Dr de Bono said in an interview from London that the special UN office was needed “”to think about the problems which the UN hasn’t got the faintest idea how to deal with. Somalia, Bosnia and so on.”

His new book, Parallel Thinking, will be published tomorrow. In it he says, “”Western thinking is failing because its complacent arrogance prevents it from seeing the extent of its failure”.

He argues that many of the social and political problems of the world are approached on the basis that if you remove the cause the problem will be solved. This might work 60 per cent of the time, but in the other 40 the cause might not be able to be found, or it might be immovable (because it is human nature), he said. So different thinking was required to move forward.

Western thinking tended to judge, classify, put things in boxes, analyse and criticise.

This sort of thinking was no longer enough to solve the urgent problems of the world.

“”Because criticism is so very easy, it has become a dominating habit of even intelligent people,” he writes. “”There is a ridiculous belief that it is enough to get rid of the “bad things’ and what will be left are good things. Today’s experience all over the world shows that getting rid of the bad things only results in chaos. There may no longer be any person or party to blame, but that is the only gain.

“”The elevation of “critical intelligence’ to the highest level of human endeavour has probably been he single greatest mistake of Western intellectual development. Yet it is still the basis of our culture and our universities. That is danger indeed. Think of all that wasted intellectual talent which might have been harnessed to creative and constructive effort.”

Dr de Bono said western thinking lacked creative, constructive and design energy. It was intent on discovering the truth of the past or the present or proving a point, rather than designing a way forward.

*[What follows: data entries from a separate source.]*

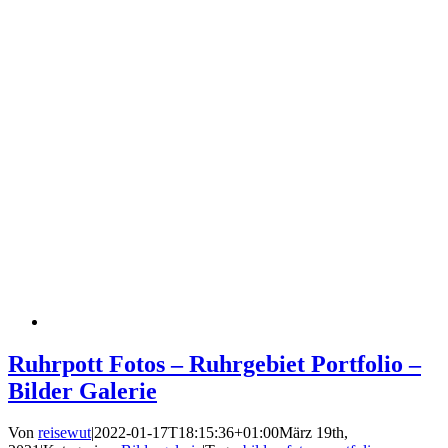
Ruhrpott Fotos – Ruhrgebiet Portfolio –
Bilder Galerie
Von
reisewut
|
2022-01-17T18:15:36+01:00
März 19th,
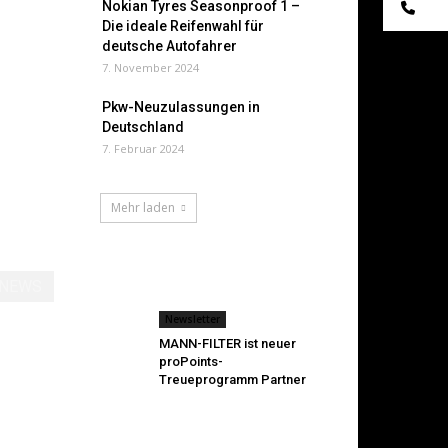
Te
Nokian Tyres Seasonproof 1 –
Die ideale Reifenwahl für
deutsche Autofahrer
7. November 2024
Pkw-Neuzulassungen in
Deutschland
7. Februar 2024
Mehr laden
NEWS
Newsletter
MANN-FILTER ist neuer
proPoints-
Treueprogramm Partner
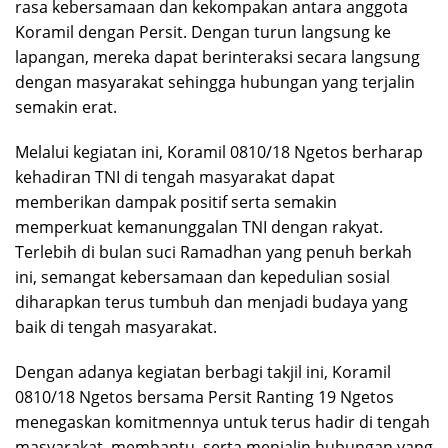
rasa kebersamaan dan kekompakan antara anggota
Koramil dengan Persit. Dengan turun langsung ke
lapangan, mereka dapat berinteraksi secara langsung
dengan masyarakat sehingga hubungan yang terjalin
semakin erat.
Melalui kegiatan ini, Koramil 0810/18 Ngetos berharap
kehadiran TNI di tengah masyarakat dapat
memberikan dampak positif serta semakin
memperkuat kemanunggalan TNI dengan rakyat.
Terlebih di bulan suci Ramadhan yang penuh berkah
ini, semangat kebersamaan dan kepedulian sosial
diharapkan terus tumbuh dan menjadi budaya yang
baik di tengah masyarakat.
Dengan adanya kegiatan berbagi takjil ini, Koramil
0810/18 Ngetos bersama Persit Ranting 19 Ngetos
menegaskan komitmennya untuk terus hadir di tengah
masyarakat, membantu, serta menjalin hubungan yang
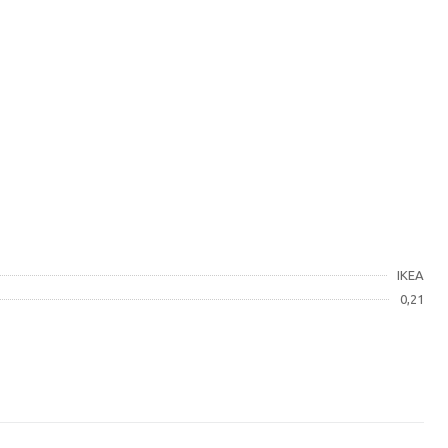
IKEA
0,21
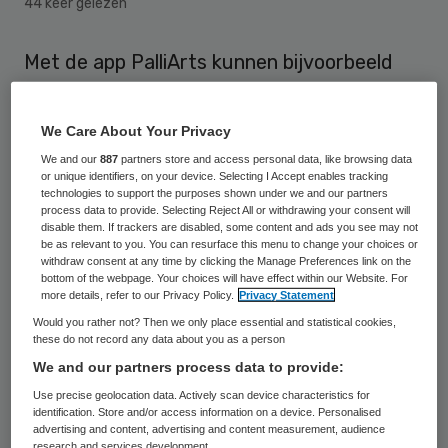
44 keer gelezen
Met de app PalliArts kunnen bijvoorbeeld
huisartsen regionale en landelijke informatie
over palliatieve zorg raadplegen via de
We Care About Your Privacy
mobiele telefoon of tablet. De app is een
We and our
887
partners store and access personal data, like browsing data
initiatief van Marije Brüll en Marlie Spijkers
or unique identifiers, on your device. Selecting I Accept enables tracking
technologies to support the purposes shown under we and our partners
van het Netwerk Palliatieve Zorg Zuidoost
process data to provide. Selecting Reject All or withdrawing your consent will
disable them. If trackers are disabled, some content and ads you see may not
Brabant, en ontwikkeld samen met
be as relevant to you. You can resurface this menu to change your choices or
withdraw consent at any time by clicking the Manage Preferences link on the
Integraal Kankercentrum Nederland (IKNL)
bottom of the webpage. Your choices will have effect within our Website. For
more details, refer to our Privacy Policy.
Privacy Statement
en VGZ.
Would you rather not? Then we only place essential and statistical cookies,
these do not record any data about you as a person
PalliArts ondersteunt de (huis)arts bij het
We and our partners process data to provide:
verlenen van goede palliatieve zorg,
Use precise geolocation data. Actively scan device characteristics for
afgestemd op de wensen van de patiënt en
identification. Store and/or access information on a device. Personalised
advertising and content, advertising and content measurement, audience
diens naasten. Via de app is informatie over
research and services development.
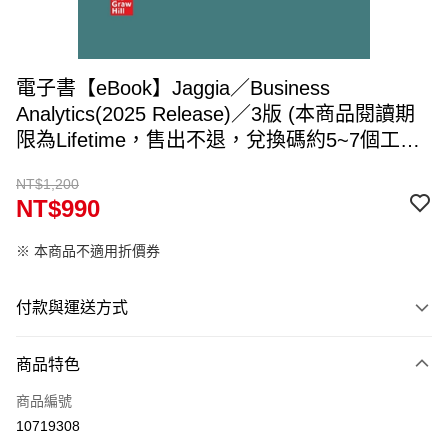
電子書【eBook】Jaggia／Business
Analytics(2025 Release)／3版 (本商品閱讀期
限為Lifetime，售出不退，兌換碼約5~7個工作
天寄出，請填入可收件Email)
NT$1,200
NT$990
※ 本商品不適用折價券
付款與運送方式
付款方式
商品特色
信用卡一次付款
商品編號
ATM付款
10719308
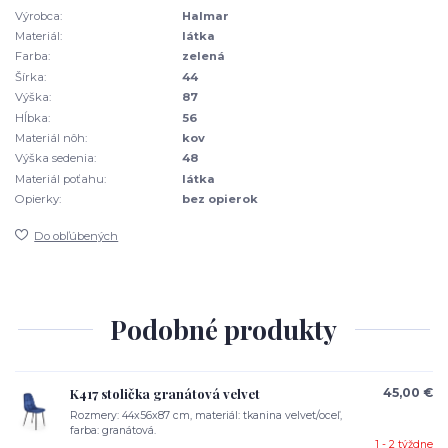
Výrobca:
Halmar
Materiál:
látka
Farba:
zelená
Šírka:
44
Výška:
87
Hĺbka:
56
Materiál nôh:
kov
Výška sedenia:
48
Materiál poťahu:
látka
Opierky:
bez opierok
Do obľúbených
Podobné produkty
K417 stolička granátová velvet
45,00 €
Rozmery: 44x56x87 cm, materiál: tkanina velvet/oceľ,
farba: granátová.
1 - 2 týždne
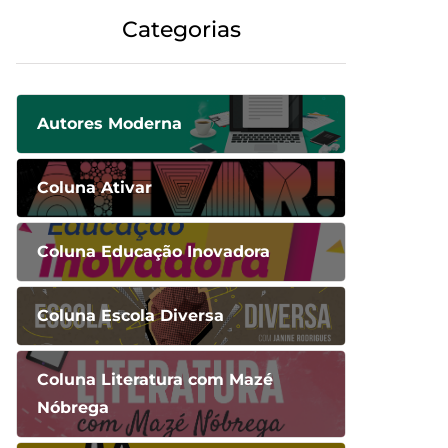
Categorias
Autores Moderna
Coluna Ativar
Coluna Educação Inovadora
Coluna Escola Diversa
Coluna Literatura com Mazé
Nóbrega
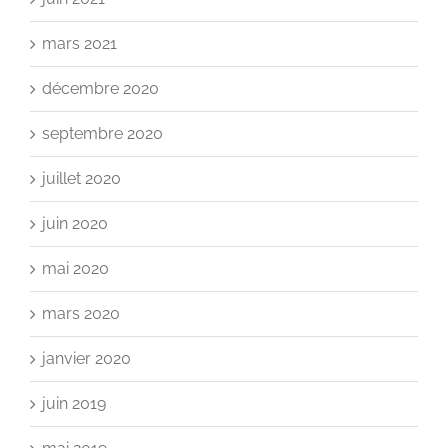
mars 2021
décembre 2020
septembre 2020
juillet 2020
juin 2020
mai 2020
mars 2020
janvier 2020
juin 2019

By design he meant not only physical design, but also design of solutions to social and political problems.

He accepted that politics required a “”pantomime” level, but thought the constructive committee work that goes on behind the scenes needed to be more visible. The “”I’m right; you’re wrong” politics were not conducive to solving the problems of the world, he said.

Western thinking required the testing of every proposition as you went along.

“”Argument freezes people into positions, and then they are imprisoned by those positions,” he said.

It was better to lay down all the viewpoints, ideas, contradictions and values in parallel without judging them and then designing a way forward.

A United Nations Office of Creativity could bring together people to think like that to creative and design solutions to what were otherwise intractable problems.

“”Without design we can only deal with standard situations in standard ways,” he wrote. “”Analysis is an attempt to turn new situations into the standard situations with which we can deal. That is why, on the whole, we are so very ineffective in dealing with new situations _ like the conflicts that arose after the collapse of the Soviet Empire.”

He also thought that constructive and design thinking as well as critical thinking should be taught in the schools.

Dr de Bono will be in Australia later this month.